Merve Kavakçı
Bunların demokratlığı bu kadar!
Aydın Doğan’ın Hürriyet’i hep aynı. Maskeli balo basını. Şekilden şekile giren bukalemun ama, özünden bir milim ilerleme kaydetmiyor, kaydedemiyor. Yeminli çünkü. Allah da nasip etmiyor. Burada spesifik bir örnek üzerinden bir zihniyete dikkat çekiyorum, yoksa adı a değil z olmuş fark etmiyor. Ezelde de vardı ebede kadar da olacak. Polislere başörtüsü serbestisi çıktı malum, hemen zehrini akıtıyor. Ne oldu özgürlükçülüğünüze, ne oldu hak ve hürriyetlere, ne oldu demokrasi ve kadın haklarına, ne oldu tutup tutup bir sağdan bir soldan çıkarttığınız 28 Şubat günahlarına, ne oldu? Sarayın türbanlı korumasıymış. Türban değil başörtüsü bir defa. Tesettür demenizi beklemek fazla saflık olur.
Saray değil Külliye iki defa. Külliye. Külliye. Çok mu Osmanlıca? Çok mu Arapça? Çok mu İslamca? Çok mu gerikafalıca? Çok mu alay edip muhtar bile olamazca? Ne dersiniz? Külliye! Külliyyen Külliye yani topluca Külliye. Bir kompleks.

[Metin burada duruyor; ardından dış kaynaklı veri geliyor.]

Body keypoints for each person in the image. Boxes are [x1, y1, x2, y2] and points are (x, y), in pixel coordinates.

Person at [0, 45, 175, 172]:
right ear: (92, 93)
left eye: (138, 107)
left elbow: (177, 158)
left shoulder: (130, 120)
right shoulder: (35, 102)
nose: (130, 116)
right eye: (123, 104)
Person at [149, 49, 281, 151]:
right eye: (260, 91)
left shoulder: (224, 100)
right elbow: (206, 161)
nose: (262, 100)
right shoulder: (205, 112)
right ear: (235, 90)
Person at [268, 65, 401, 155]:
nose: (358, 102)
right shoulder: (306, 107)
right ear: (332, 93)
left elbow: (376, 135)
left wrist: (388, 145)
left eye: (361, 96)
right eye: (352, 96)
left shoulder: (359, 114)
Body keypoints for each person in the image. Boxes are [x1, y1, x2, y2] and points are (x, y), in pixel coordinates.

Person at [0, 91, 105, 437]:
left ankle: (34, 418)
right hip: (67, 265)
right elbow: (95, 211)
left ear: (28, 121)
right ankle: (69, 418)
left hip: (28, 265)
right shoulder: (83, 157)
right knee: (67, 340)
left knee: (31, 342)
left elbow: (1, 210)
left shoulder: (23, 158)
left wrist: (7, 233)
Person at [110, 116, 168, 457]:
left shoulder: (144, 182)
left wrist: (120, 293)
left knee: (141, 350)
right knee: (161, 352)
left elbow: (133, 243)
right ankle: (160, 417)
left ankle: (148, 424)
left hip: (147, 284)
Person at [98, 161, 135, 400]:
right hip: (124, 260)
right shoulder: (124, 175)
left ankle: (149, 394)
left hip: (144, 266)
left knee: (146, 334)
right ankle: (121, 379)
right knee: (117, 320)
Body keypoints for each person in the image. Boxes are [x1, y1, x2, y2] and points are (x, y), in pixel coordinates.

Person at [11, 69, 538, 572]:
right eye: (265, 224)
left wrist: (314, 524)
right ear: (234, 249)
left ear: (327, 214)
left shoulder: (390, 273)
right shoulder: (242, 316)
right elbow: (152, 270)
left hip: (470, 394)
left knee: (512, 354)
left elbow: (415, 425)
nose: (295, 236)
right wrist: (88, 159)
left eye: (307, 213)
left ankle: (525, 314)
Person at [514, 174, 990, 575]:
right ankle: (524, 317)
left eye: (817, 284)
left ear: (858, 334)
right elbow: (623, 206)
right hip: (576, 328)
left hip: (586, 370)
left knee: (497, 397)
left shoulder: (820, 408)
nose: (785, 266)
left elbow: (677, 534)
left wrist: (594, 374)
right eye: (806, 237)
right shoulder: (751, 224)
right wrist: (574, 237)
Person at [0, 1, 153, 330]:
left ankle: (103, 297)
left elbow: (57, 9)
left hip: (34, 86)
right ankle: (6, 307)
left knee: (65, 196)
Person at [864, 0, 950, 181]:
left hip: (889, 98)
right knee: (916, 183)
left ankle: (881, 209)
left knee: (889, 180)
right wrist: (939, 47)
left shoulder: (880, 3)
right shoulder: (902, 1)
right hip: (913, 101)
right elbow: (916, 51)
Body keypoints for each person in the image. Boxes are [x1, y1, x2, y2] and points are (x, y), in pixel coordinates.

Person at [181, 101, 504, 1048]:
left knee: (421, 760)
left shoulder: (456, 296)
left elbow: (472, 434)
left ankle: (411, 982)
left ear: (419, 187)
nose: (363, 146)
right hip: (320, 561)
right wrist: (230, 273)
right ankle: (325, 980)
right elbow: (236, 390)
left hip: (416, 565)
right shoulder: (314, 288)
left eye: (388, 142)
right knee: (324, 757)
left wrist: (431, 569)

Türkiye Cumhuriyeti Cumhurbaşkanlığı Külliyesinin başı örtülü polisi memuru, komiseri, şefi, emniyet müdürü, yarın öbür gün emniyet genel müdürü, bakanı olduğu gibi başbakanı, kim bilir belki Cumhurbaşkanı.
Artık Türkiye’nin bu renkliliğini içe sindirmek, ucuz taktikler, imalar üzerinden şark kurnazlığı ile laf sokuşturmaktan vazgeçmek, efendice değişimi kucaklamak gerekir. Nitekim aynı gazetenin bir kadın yazarının haberi vardı, Hürriyetin başörtüsü alerjisi tuttuğu aynı günlerde. Kadın yazar yanına resim çektirmek için gelen başörtülü kadının tereddütünden bahsediyor ve aslında halk olarak bizim içimizde bir sorun yok, bu konuyu sorun haline getirenler siyasetçiler oldu diyor. Hem haklı hem de haksız bir tesbit. Daha doğrusu haklı olduğu kadar eksik bir tesbit. Doğru, halk olarak belki bizim siyasilerden daha az sorun etmişliğimiz var başörtüsü konusunu ama herkes bu kadın yazar kadar “sevecen” olmuyor başörtülü kadınlara. Daha çok yakında, yine kendisi gibi aynı sektörde çalışan Melek Baykal örneğini gördü Türkiye. Ziyaret ettiği bir Anadolu şehrinde etrafını sarıp resim çektiren tertemiz Türkiyeli kadınlara nasıl da hakaretvari bir sürat ve altında tweet ile karşılık vermişti başları örtülü diye. Sevecenliği, anlayışlı, empatizan, sempatizan, takdirkar, dostça olmayı, haydi hiç biri olmuyor, renk körü olmayı bırakın, hakaretamiz ve küçük gören bir mimik ve eşliğinde ifade vardı paylaşımında. İkisi de bu ülkenin gerçeği maalesef. Peki Hürriyet başörtülü polis konusunda neden olması gereken uzlaşmacı ve güya savunageldiği batılı, çağa uygun kabullenici, benimseyici, horgörmeyici tavrı benimsemiyor... Benimsemiyor çünkü iki bile değil çok yüzlü öyle ki her şey var bir eksikle. Yüzlerin bütünü eksi bir. O da olması gereken fıtrat gereği olan. Gerçek olan o yok işte.